How I learned that my self-esteem can’t come from others’ bodies
Megan Amato // Associate News Editor
Sex and I have a very complicated relationship. It was often an unhealthy one, based not on mutual pleasure but on whether or not a person wanted me. I had little to no self-esteem, undiagnosed mental health issues and a family who had taught me that love was conditional. I treated my body as a commodity that I traded for a temporary kind of love. I looked for who I was the only way I knew how to find myself—through other people. It took many unsatisfying and often humiliating sexual encounters and a couple of abusive relationships to realize that what I was looking for couldn’t be found in others. I couldn’t trade sex for my self-esteem and self-worth. I had to find those things in myself.
I’m not slut-shaming those who are sexually active, who love sex and find pleasure in variety. Instead, this is criticism of using sex as a tool for sex-validation. Simply stated: sex won’t make someone love you, but more, it won’t make you love you. Self-love doesn’t come when you do—and I rarely did anyway.
I hate clichés in media about loose women having “daddy issues.” I may have deep-rooted issues with my father but those issues come primarily from the worst daddy of them all: the patriarchy. Sure, my father told me that he hoped I wasn’t a slut because that’s all I would amount to no matter my accomplishments, but that was just wisdom passed down from big papa patriarchy. Women are criticized as both the virgin and the slut; there is no winning when it comes to sex, and the harder you try to find that self-worth in others, the more elusive it becomes.
I was 15-years-old the first time I had sex with my boyfriend of one week—and he dumped me the next. The second time was with a slightly older guy who was very sexually experienced—to this day I don’t know how he got so many girls to sleep with him because it was the most unsatisfying sexual experience I’ve ever had. I had sex with him because I ached to feel wanted, and for those two days leading up to it, I did. He stopped talking to me almost as soon as he was done. After that, his friend messaged me on MySpace to kindly inform me that I was a whore. It was the second time I’d ever had sex but because it was with a guy who was promiscuous, I was the slut. Boys will be boys and all that rubbish.

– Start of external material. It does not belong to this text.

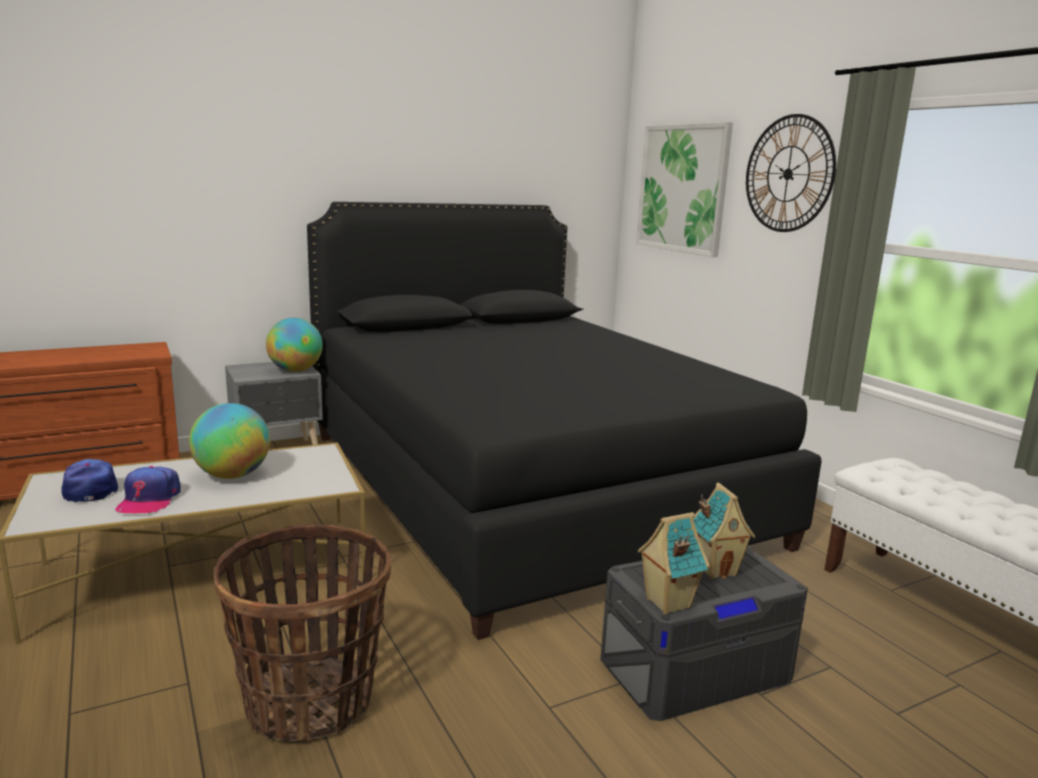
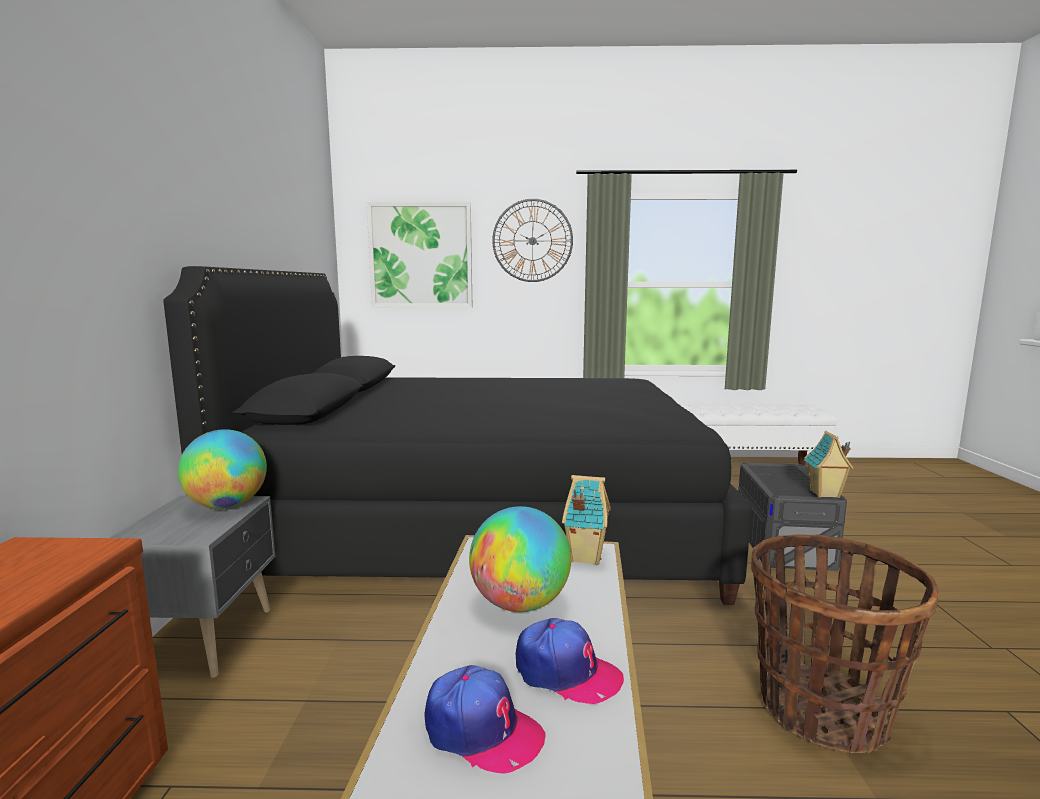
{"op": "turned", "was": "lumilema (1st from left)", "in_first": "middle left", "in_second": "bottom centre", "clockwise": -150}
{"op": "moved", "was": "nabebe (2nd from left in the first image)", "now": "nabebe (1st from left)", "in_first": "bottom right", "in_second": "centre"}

Unfortunately, I didn’t learn my lesson. I kept handing my body over to people in hopes that I would feel some sort of connection that would provide me with a sense of self. I questioned my self-worth and value daily. I choose romantic engagements over friendships because they made me feel more immediate and hurt people who cared about me. When I turned 19, the bar scene made sex more easily available. There were some fun interactions, but I realized that I wasn’t hugely turned on by the person but by my own power and I slept only with those who chased me. It didn’t last long. It was six months before I was tired of the club scene and my self-esteem had hit an all-time low. I crashed and burned, hurt someone I cared about and began living with someone. That short relationship was emotionally abusive and he made me think that I owed him my body for every kindness he had given me. For a while, I thought it was my punishment and stayed until one incident made me fear for my safety.
After that, I spent six months with myself and away from the toxic relationship I had with sex. I entered a long-distance relationship and being separated from the person and unable to throw my body at problems allowed me to discover who I was, what I liked about myself and my complicated sexuality. In the end, being alone made me confront myself and my issues and opened the door in a way that sex or other people never could. Find who you are by yourself. You’ll thank yourself later.